I’m currently taking a free course from the Google Analytics Academy on anaytics fundamentals, and this video is super valuable if you want to get a very quick overview of Google Analytic’s reporting features that you can use to poke the data you’ve got in there a bit:

It’s super basic, but a great starting point. Some of the things it covers:

  • how to change date ranges for your reports (and compare to other date ranges)
  • how to change the granularity of the visual time graph (by day, week or month)
  • how to add annotations to specific dates (super useful, I use this all the time as it gives a lot of useful context to historical data when you’ll look at it in the future)
  • how to choose a default metrics for each view (and add a secondary metric to overlay that and be able to compare it)
  • a quick overview over data tables
    It’s useful to know the name of these, just so you’ve got the basic terminology of GA down.
    Data tables break down your data by a single dimension (most of the time). Each table row shows the data for a different value of the dimension
    GoogleAnalyticsDataTable
  • In data tables, you can not only change the primary dimension and add a secondary dimension, but also choose which sets of metrics will be displayed for each dimension. The most common set of metrics is probably the Site Usage set which will show things like number of visits, pages per visit, time on page, bounce rate, and so on.
  • How to filter the data in data tables using simple search queries
  • How to filter the data in data tables by using advanced filters, which allow you for example to show only data where the minimum amount of Visits is above 200, or where the average time on sit is at least 1 minute, or whatever filter will best match your needs.
  • How to change the way data is visualized using the view options (by default, most reports show the data view. But there’s also a percentage view that shows a pie chart, and you can choose which metric to be showed as a pie chart.

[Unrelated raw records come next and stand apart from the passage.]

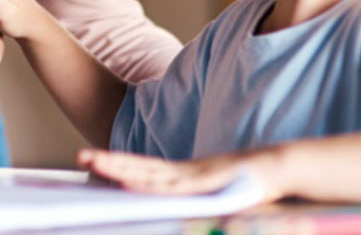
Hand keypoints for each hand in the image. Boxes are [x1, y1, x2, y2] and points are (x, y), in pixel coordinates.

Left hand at [76, 148, 282, 200]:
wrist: (280, 166)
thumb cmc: (250, 182)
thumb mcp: (216, 192)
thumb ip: (196, 196)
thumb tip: (177, 204)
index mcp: (183, 173)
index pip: (143, 169)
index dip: (118, 165)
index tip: (94, 161)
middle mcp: (183, 172)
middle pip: (139, 168)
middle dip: (109, 163)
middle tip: (81, 157)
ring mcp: (193, 176)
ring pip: (148, 175)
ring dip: (120, 169)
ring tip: (94, 162)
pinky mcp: (204, 184)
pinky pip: (170, 188)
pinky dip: (149, 186)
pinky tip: (130, 183)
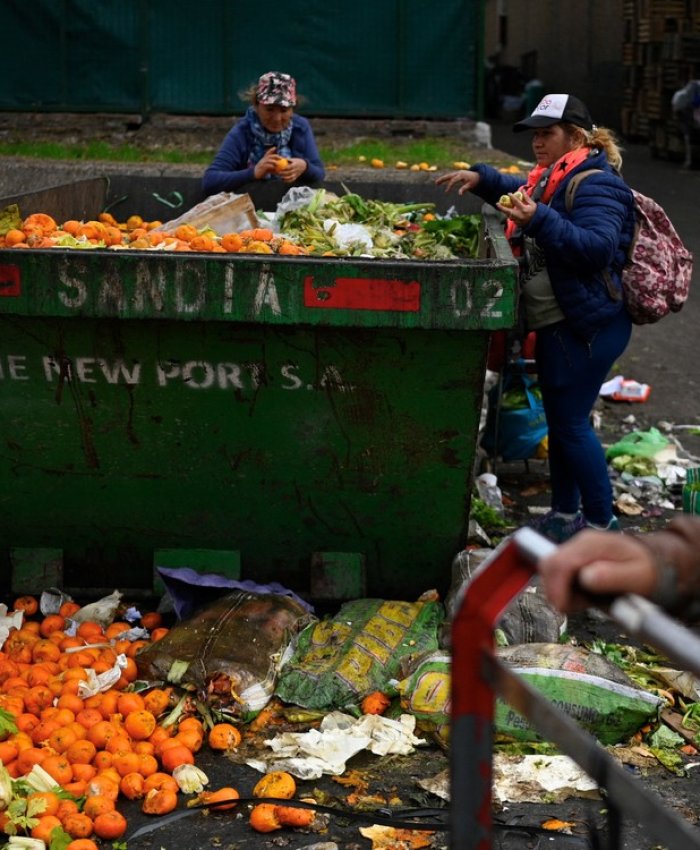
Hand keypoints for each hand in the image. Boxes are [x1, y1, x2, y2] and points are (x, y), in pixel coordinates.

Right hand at [253, 147, 278, 179]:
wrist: (256, 173)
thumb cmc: (263, 170)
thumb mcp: (267, 167)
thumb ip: (272, 166)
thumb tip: (279, 166)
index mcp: (264, 159)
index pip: (268, 153)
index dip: (271, 150)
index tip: (275, 147)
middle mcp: (263, 160)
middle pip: (270, 156)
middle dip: (275, 156)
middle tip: (281, 158)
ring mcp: (262, 163)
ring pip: (268, 160)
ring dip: (273, 161)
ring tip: (277, 163)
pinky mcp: (262, 167)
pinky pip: (266, 165)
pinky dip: (270, 166)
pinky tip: (273, 167)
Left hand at [276, 156, 307, 182]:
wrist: (304, 166)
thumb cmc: (296, 161)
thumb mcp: (293, 159)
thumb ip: (287, 159)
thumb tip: (280, 158)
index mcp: (295, 165)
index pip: (290, 167)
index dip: (285, 168)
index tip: (281, 168)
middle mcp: (296, 170)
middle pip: (289, 173)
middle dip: (283, 173)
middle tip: (278, 173)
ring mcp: (296, 174)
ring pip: (290, 177)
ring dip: (285, 178)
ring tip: (280, 177)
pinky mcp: (296, 177)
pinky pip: (291, 180)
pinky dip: (287, 181)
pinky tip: (282, 180)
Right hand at [435, 170, 479, 194]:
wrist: (477, 175)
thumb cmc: (474, 181)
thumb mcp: (470, 185)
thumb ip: (464, 189)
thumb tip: (459, 194)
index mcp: (461, 175)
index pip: (453, 180)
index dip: (449, 186)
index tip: (446, 192)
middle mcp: (458, 173)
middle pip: (448, 176)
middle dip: (442, 179)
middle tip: (436, 183)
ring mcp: (457, 173)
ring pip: (448, 176)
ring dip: (442, 179)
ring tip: (436, 183)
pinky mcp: (457, 174)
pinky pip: (450, 176)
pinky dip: (445, 179)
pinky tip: (441, 182)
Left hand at [496, 192, 536, 227]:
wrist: (536, 222)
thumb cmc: (534, 212)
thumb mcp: (532, 204)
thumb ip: (526, 197)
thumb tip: (522, 190)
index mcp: (524, 209)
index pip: (516, 202)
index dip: (512, 197)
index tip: (509, 193)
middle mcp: (519, 215)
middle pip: (508, 211)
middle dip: (502, 208)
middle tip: (497, 203)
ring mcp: (517, 220)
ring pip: (508, 215)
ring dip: (504, 211)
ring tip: (500, 206)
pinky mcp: (516, 223)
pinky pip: (510, 218)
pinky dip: (508, 214)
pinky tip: (507, 211)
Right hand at [537, 530, 658, 612]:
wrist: (651, 562)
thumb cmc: (646, 570)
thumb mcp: (636, 576)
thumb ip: (612, 576)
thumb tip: (585, 577)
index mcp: (592, 545)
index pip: (560, 563)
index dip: (556, 587)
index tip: (563, 608)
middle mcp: (579, 543)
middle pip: (549, 565)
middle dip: (555, 590)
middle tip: (579, 606)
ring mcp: (574, 549)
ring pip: (550, 571)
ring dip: (561, 591)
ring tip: (587, 601)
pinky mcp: (573, 558)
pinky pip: (557, 575)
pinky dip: (565, 589)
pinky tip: (585, 595)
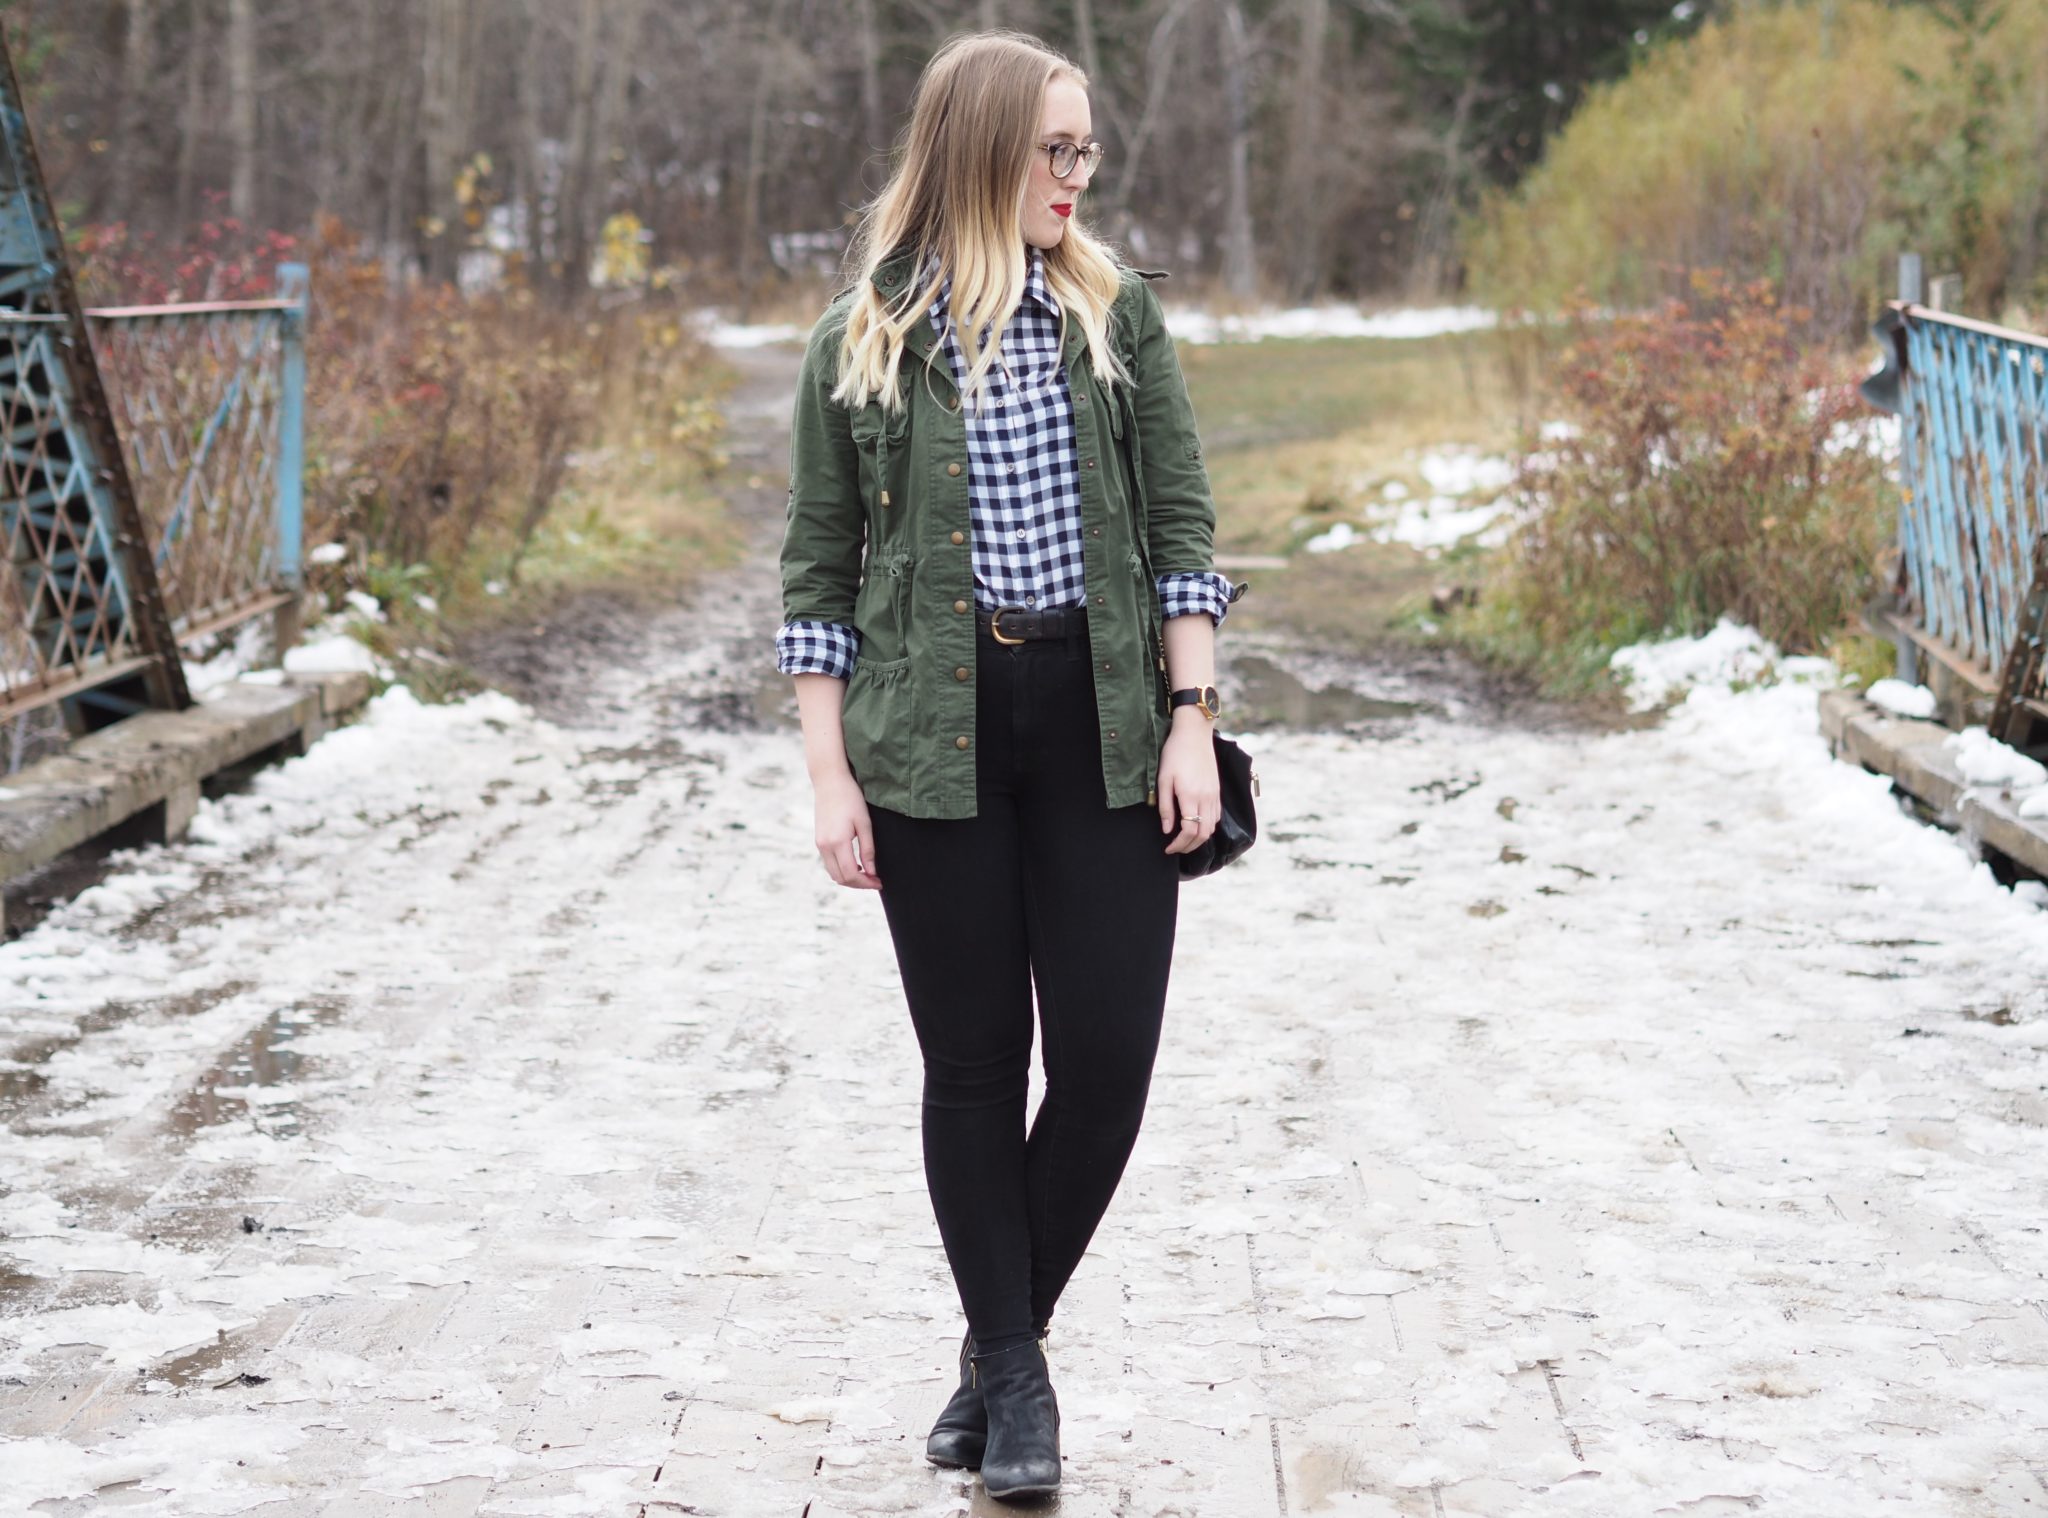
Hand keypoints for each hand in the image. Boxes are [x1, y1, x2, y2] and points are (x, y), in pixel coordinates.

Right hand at [814, 770, 881, 888]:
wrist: (829, 782)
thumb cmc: (851, 799)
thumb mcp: (864, 824)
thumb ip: (868, 850)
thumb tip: (872, 872)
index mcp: (837, 842)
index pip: (851, 874)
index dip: (866, 883)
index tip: (879, 882)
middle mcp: (825, 846)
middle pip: (840, 878)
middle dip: (858, 884)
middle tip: (875, 881)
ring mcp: (819, 844)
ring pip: (833, 873)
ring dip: (849, 878)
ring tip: (866, 874)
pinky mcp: (818, 840)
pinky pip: (829, 863)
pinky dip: (841, 869)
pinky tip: (855, 864)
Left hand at [1157, 713, 1219, 855]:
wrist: (1194, 734)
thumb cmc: (1174, 754)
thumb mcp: (1163, 779)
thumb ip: (1165, 806)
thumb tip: (1167, 830)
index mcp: (1190, 796)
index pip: (1189, 831)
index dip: (1179, 845)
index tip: (1168, 848)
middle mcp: (1206, 798)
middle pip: (1203, 834)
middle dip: (1189, 847)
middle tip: (1175, 849)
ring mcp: (1214, 795)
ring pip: (1212, 827)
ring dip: (1199, 839)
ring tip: (1184, 841)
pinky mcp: (1217, 791)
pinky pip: (1216, 817)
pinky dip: (1207, 827)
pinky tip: (1196, 826)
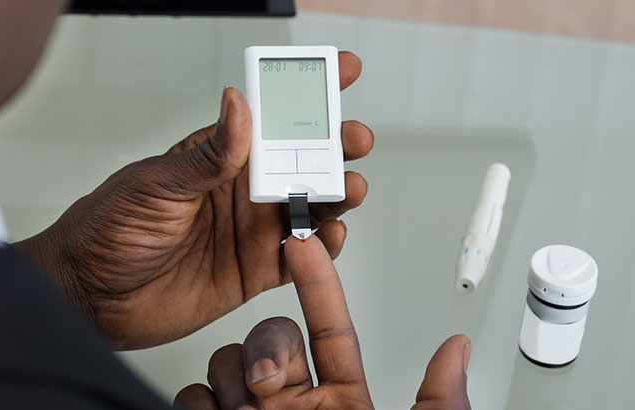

There’s also a performance view, a comparison view and a pivot view
  • how to plot multiple rows of data
    This was a super useful feature that I wasn’t even aware of until recently, but it’s now one of my favorite features that I use quite often!

Let’s expand a bit on plotting multiple rows of data.

You probably are familiar with this common view of a graph in GA, which plots the number of sessions over a given date range:

GoogleAnalytics-standardgraph

What you can do now is to select additional rows from the data table to be plotted in that graph, in this case, it’s the number of sessions plus various traffic sources which you can see plotted in other colors:

GoogleAnalytics-PlottingRows

I never paid much attention to this, because for me, the term “Plot Rows” wasn’t clear.

But if you look at the meaning, it becomes pretty obvious:

to plot: make a curve by marketing out a number of points on a graph

rows: refers to the rows you select in the data table

Shortcuts in GA

Another cool thing you can learn from this video is how to quickly access custom views that you want to use repeatedly. You can just save them as a shortcut in GA!

Simply click on “Shortcut”, give this shortcut a name, and you’ll be able to access it with just the click of a mouse button.

The shortcuts are available to you in the menubar on the left.

What are Channels in Google Analytics?

First of all, we should start out by saying that Google’s support documentation has the best, most in-depth explanation of this if you’ve got the time to really dig deep.

I’m gonna give you a quick, easy-to-understand high-level overview here.

Channels in Google Analytics are there to group data from various acquisition sources in a way that’s useful to you, the marketer looking at your analytics data.

Google gives you a bunch of Channels right out of the box, called Default Channel Groupings.

Here they are:

defaultchannelgroupings

But you can customize Channels in Google Analytics to better match them for your own needs.